En s’attaquant à la femme (Qui - Fait), l'Inquisiteur s’attaque en conséquence à
 la structure même de l’Absolu auquel il renie le caractère duel. En 
assassinant la femme, il en devient l’ennemi déclaré de toute la 
Création, négationniste suprême du projet divin. Criminel majeur, dans 
la pure tradition Amalécite.
Don
 Quichotte affronte, lui aussi, les sbires de l’Inquisition. Tout au 
long du roman, il est menacé par le Saint- Office qui a lancé à son 
encontre un avis de recherche. Rattrapé par les archers lors de son 
étape à l’auberge, il est interpellé. Dispute. Le chevalier pourfend les
 policiers : on remarquera qu'il est aidé dans sa bataille par toutes les femmes 
présentes à l’auberge, Dorothée, Clara, Zoraïda. À chacune d’elle, il 
reconnaît la vertu virginale — johannique, donc dulcinéenne, dirons-nous — en ce que 
chacune de ces femmes vibre et lutte pour l’amour unique qui les 
transporte.
Tout
 au long de l’œuvre cervantienne, Don Quichotte n’a cesse de réunir les 
amants, de professer l’union des cœurs, de reconnaître les vertus des 
femmes qu’il rencontre — y compris les deux prostituées, Tolosa et 
Maritornes. Don Quichotte voit en elles deux nobles dames, et n'émet aucune jugement à leur égard : défenseur des Femmes en tant que créatures 
humaines liées au projet divin, il s’impose en champion du Principe de 
Création. En tant que serviteur de Dulcinée, il affirme le principe de 
féminité comme antidote universel contre toutes les formes de tyrannie. 
Les droits de l’homme découlent, d’un point de vue métaphysique, de ce 
principe de féminité.

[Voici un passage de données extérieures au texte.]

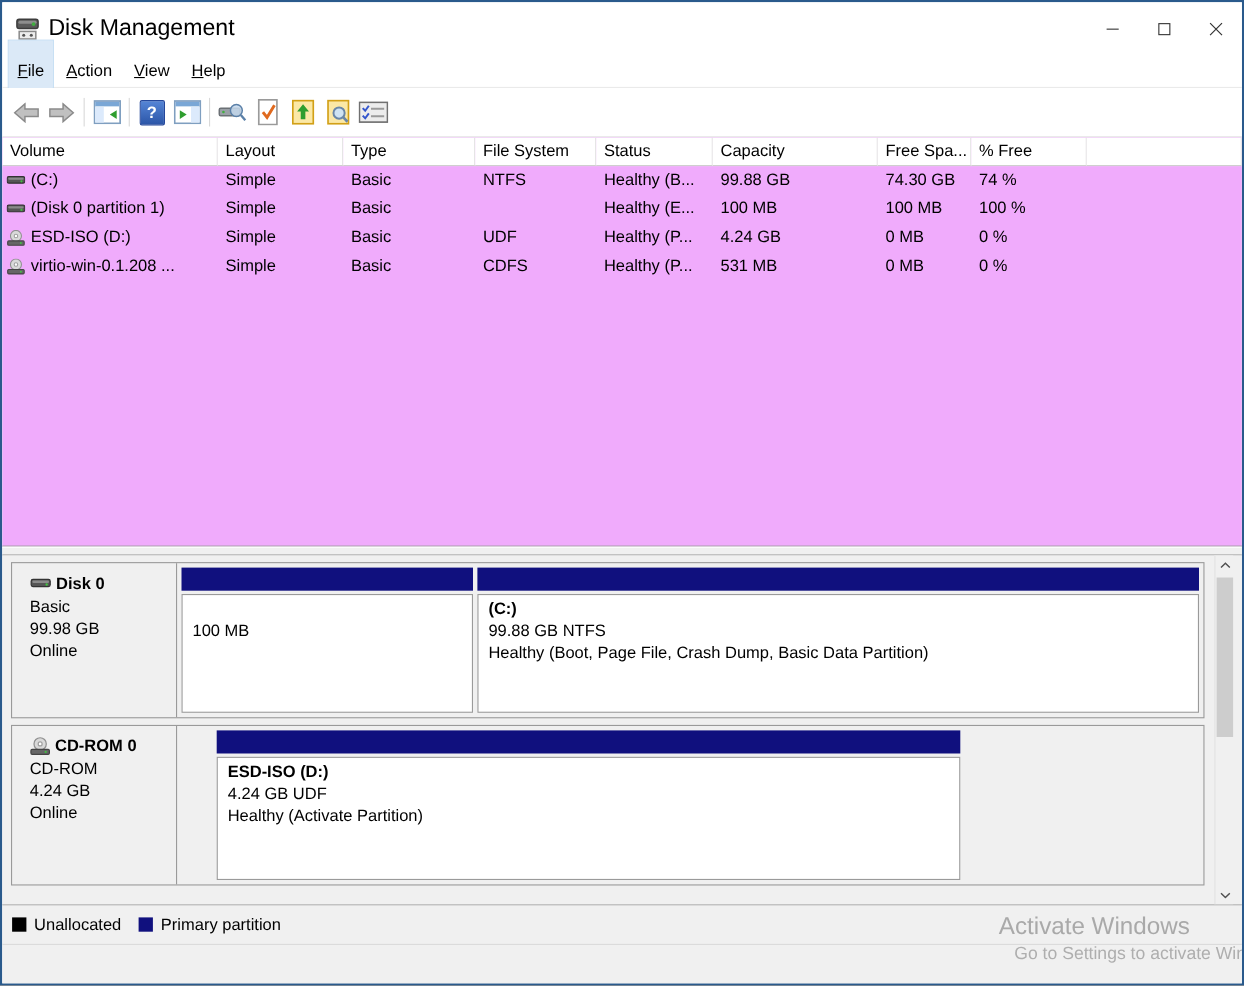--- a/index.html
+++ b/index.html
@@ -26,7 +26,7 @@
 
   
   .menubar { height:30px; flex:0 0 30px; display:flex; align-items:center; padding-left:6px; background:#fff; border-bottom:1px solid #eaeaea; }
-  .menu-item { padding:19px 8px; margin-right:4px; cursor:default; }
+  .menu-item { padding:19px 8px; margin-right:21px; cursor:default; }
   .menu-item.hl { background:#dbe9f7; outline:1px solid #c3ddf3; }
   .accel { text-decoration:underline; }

Dès lors, dépassant largement le cadre strict du 
roman, Dulcinée entre dans la mémoire humaine et y rejoint sa sœur 
humaine, Jehanne, toutes deux corrélées au principe de Création : 
Jehanne sous sa forme terrestre, Dulcinée dans la vision céleste qu’en a
 Don Quichotte.
Ma devise est donc : Dulcinée for ever… 
Il faut continuer le Désenchantement de Dulcinea.